* [What to work on]
From the text on the passage of the 13th Amendment, extract the stretch from "Noooo, by April, 1865, only" through "the Union Army." word for word.

____ Text

And the manner in which that was done was a farce. All the people in the conquered states were not allowed to vote. This was a denial of the rights of the people and the 13th amendment was rubber stamped by a puppet "Vichy" government.
No amendment should have been possible until the normal civil order was restored, and I am quite confident that if the actual will of the people was made manifest, the 13th amendment would never have passed.
Noooo, by April, 1865, only two Union states had not passed abolition laws: Kentucky & Delaware.
Kentucky reported ~225,000 slaves in the 1860 census (yes, I looked it up), of whom it's estimated around 40,000 remained to be freed by the 1865 13th Amendment.
The rest had been freed, or freed themselves and 24,000 had served in the Union Army.
Delaware's slave population had been falling for decades and in 1860 was reported as ~1,800 of whom ~1,000 remained in 1865 to be freed by the 13th Amendment.
So here are the key dates in US abolition laws:
DiogenesLamp: "And the manner in which that was done was a farce.
All the people in the conquered states were not allowed to vote. "
All the people in the conquered states who declared allegiance to the United States, including some former slaves, were allowed to vote.
Confederates, having declared themselves non-citizens, were temporarily disenfranchised.

________
____ Data records

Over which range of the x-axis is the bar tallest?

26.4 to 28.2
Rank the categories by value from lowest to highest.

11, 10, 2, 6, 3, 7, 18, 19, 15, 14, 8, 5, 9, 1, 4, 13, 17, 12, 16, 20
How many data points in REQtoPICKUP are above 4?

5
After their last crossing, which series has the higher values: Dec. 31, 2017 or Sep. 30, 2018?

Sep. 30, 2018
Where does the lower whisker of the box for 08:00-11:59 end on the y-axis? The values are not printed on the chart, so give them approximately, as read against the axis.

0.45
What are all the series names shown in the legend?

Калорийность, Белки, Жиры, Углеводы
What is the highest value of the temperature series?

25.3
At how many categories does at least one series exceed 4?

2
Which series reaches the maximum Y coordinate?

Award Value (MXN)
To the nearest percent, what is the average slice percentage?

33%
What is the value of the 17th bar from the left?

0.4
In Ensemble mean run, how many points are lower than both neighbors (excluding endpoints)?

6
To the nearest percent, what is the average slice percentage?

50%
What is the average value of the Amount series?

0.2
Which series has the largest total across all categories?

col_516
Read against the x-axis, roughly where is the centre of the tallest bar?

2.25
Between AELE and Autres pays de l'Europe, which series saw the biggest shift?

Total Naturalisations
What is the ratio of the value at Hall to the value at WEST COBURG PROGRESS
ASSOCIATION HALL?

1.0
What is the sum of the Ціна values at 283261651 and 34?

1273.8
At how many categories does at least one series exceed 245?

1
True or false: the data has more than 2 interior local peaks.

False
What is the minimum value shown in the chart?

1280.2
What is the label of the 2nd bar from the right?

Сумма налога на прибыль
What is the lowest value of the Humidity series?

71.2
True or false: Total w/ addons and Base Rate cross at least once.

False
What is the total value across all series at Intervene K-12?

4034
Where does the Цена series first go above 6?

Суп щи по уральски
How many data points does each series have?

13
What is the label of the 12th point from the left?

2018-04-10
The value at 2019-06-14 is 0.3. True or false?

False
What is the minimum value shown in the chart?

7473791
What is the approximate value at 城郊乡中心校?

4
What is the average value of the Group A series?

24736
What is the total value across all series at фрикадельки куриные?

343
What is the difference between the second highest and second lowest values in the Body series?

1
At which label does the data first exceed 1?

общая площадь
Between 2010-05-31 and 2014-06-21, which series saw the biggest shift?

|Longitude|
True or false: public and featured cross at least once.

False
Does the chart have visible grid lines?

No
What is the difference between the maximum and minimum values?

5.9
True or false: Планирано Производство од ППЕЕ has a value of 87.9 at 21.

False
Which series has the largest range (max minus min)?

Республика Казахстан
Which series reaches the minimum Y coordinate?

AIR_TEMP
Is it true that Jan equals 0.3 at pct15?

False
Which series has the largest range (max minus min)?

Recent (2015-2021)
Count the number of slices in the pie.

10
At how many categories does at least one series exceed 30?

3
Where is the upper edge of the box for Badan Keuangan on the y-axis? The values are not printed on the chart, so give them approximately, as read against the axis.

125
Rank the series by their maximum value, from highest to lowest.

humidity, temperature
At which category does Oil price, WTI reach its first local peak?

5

________

* [Written answer]
Noooo, by April, 1865, only two Union states had not passed abolition laws: Kentucky & Delaware.
Kentucky reported ~225,000 slaves in the 1860 census (yes, I looked it up), of whom it's estimated around 40,000 remained to be freed by the 1865 13th Amendment.
The rest had been freed, or freed themselves and 24,000 had served in the Union Army.